The judge noted that the hospital has relationships with for-profit subsidiaries and owns a number of for-profit physician practices. The court was “unable to discern between non-profit activities carried out by the Hospital on the Subject Property, and the for-profit activities carried out by private physicians,” he wrote. “By entangling and co-mingling its activities with for-profit entities, the Hospital allowed its property to be used for forbidden for-profit activities.”
In addition, the hospital paid its executives unreasonably high salaries, including $5 million to its CEO in 2005, the judge said.
In a joint statement, Atlantic Health and the municipality of Morristown said the judge last week granted a request by the parties for more time to settle the matter.
Hospitals in Illinois, Ohio and Pennsylvania also have faced tax challenges.
Jim Flynn, who heads the healthcare practice group at Bricker & Eckler, said more challenges to hospitals' property tax-exempt status are likely as state and local governments hunt for increased property revenue to ease budget crunches. “It's not the first one of these, and it's not going to be the last,” he said. “This decision is obviously a bad sign for the way that trend is flowing.”
Many of the practices cited by the judge, such as transactions between Morristown Medical Center and for-profit physicians, are relatively common to not-for-profit hospitals, he said.
The hospital's executive compensation also is not particularly unique, Meissner said. “Certainly, they are not the only hospital system in the country where the CEO is making multiple millions of dollars to run the hospital system,” he said.
Not-for-profit hospitals in the U.S. received a collective $24.6 billion tax break in 2011, about twice as much as a decade earlier, according to a recent study in Health Affairs.

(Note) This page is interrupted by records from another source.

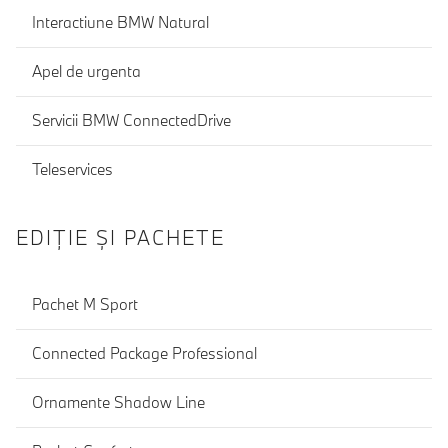
Interactiune BMW Natural
Apel de urgenta
Servicii BMW ConnectedDrive
Teleservices
EDIŢIE ŞI PACHETE
Pachet M Sport
Connected Package Professional
Ornamente Shadow Line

That includes federal and state taxes and the ability to raise money through tax-exempt donations and municipal bonds.
It can be difficult for hospitals to meet the goals of the reformed U.S. healthcare system, including improving care while lowering costs, without entering into many of the types of business arrangements criticized by the judge in the Morristown case, said Don Stuart, a partner at Waller Lansden Dortch & Davis who also leads the American Health Lawyers Association's tax and finance practice group. “Hospitals are being pushed out there to become creative and collaborate and do more with what they have,” Stuart said.

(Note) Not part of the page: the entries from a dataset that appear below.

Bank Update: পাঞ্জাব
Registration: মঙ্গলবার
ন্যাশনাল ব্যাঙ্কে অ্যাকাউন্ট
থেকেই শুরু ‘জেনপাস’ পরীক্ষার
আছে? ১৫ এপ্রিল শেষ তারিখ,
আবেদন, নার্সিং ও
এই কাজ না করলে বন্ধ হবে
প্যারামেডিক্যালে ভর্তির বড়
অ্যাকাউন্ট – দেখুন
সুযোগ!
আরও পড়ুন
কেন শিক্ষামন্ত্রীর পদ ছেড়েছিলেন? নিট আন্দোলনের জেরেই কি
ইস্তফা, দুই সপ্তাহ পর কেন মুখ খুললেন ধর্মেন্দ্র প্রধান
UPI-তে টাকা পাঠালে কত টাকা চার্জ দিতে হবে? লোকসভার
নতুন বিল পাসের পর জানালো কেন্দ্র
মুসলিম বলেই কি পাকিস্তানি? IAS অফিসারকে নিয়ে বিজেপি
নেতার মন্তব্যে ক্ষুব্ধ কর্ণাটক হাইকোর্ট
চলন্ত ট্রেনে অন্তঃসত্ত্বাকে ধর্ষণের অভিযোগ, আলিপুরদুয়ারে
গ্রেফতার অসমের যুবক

The Morristown case was somewhat unusual, Stuart said, in that the court focused on the hospital's operations and structure rather than the benefit it provides to the community. The case may prompt hospitals to work with state lawmakers to more clearly define what they must do to preserve their tax exemption, Stuart added.
For example, Illinois passed a law that requires not-for-profit hospitals to provide certain services whose value is equal to the amount of tax savings they receive from their property tax exemption. Stuart said New Jersey hospitals may push for similar clarity.
Bianco said in his opinion the issue of how to handle hospitals' tax exemptions is more appropriate for the Legislature than the courts. “If the property-tax exemption for modern nonprofit hospitals is to exist at all in New Jersey going forward, then it is a function of the Legislature and not the courts to promulgate what the terms and conditions will be,” he wrote.